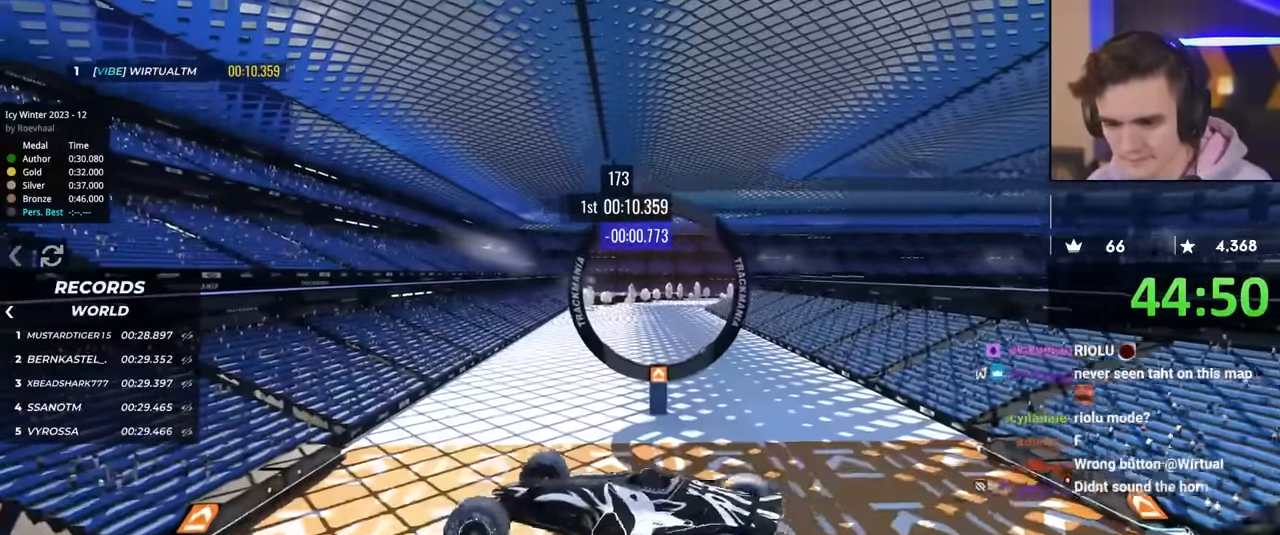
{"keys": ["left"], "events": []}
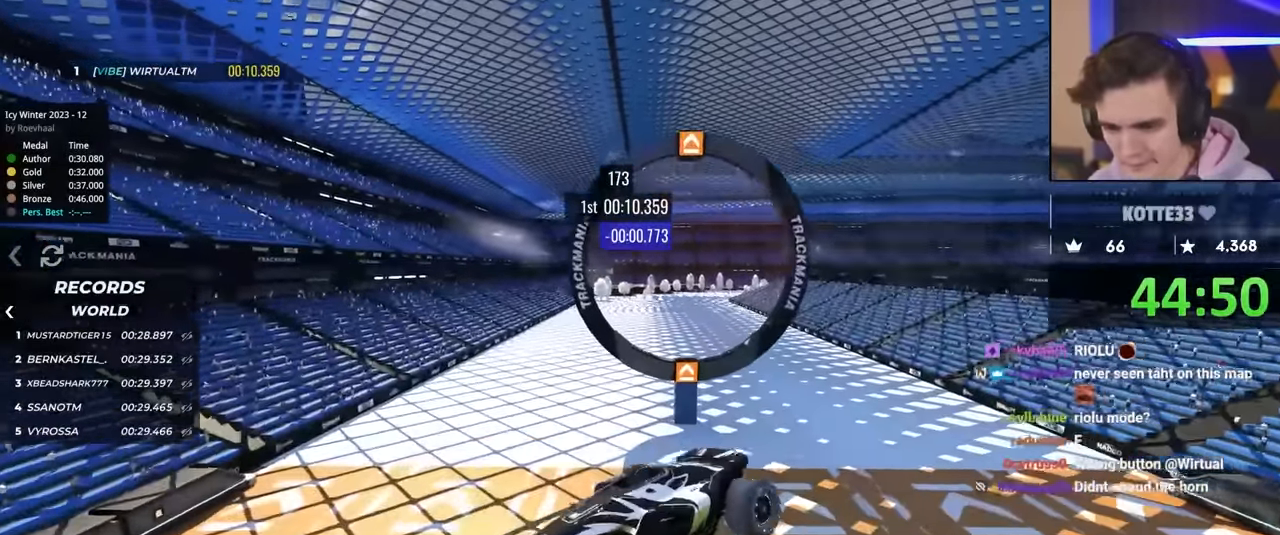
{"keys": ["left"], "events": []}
==
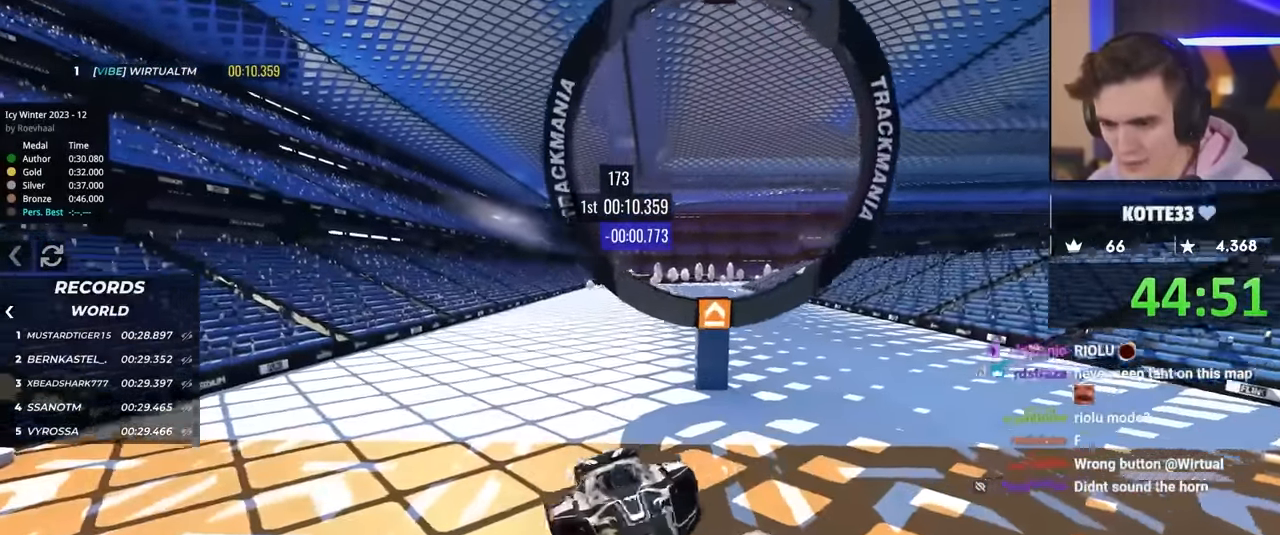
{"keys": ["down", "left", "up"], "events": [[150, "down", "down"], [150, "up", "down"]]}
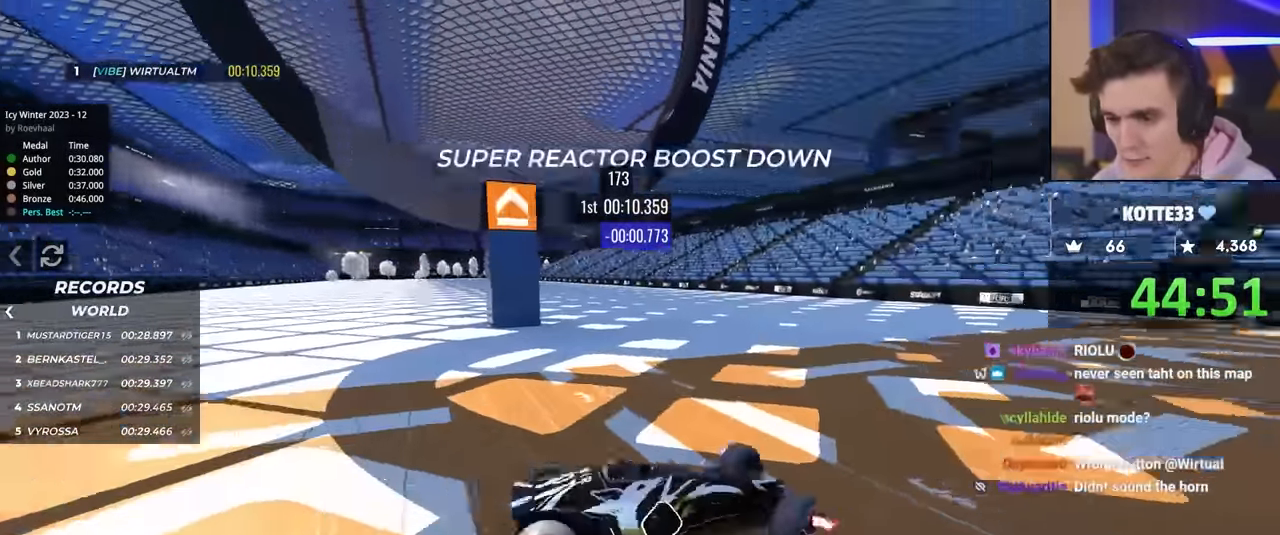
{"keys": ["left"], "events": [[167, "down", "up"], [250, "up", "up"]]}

# [What is needed]
Wherever the word "down" appears in a line of the data above, copy that line.

# [Response]
{"keys": ["down", "left", "up"], "events": [[150, "down", "down"], [150, "up", "down"]]}
{"keys": ["left"], "events": [[167, "down", "up"], [250, "up", "up"]]}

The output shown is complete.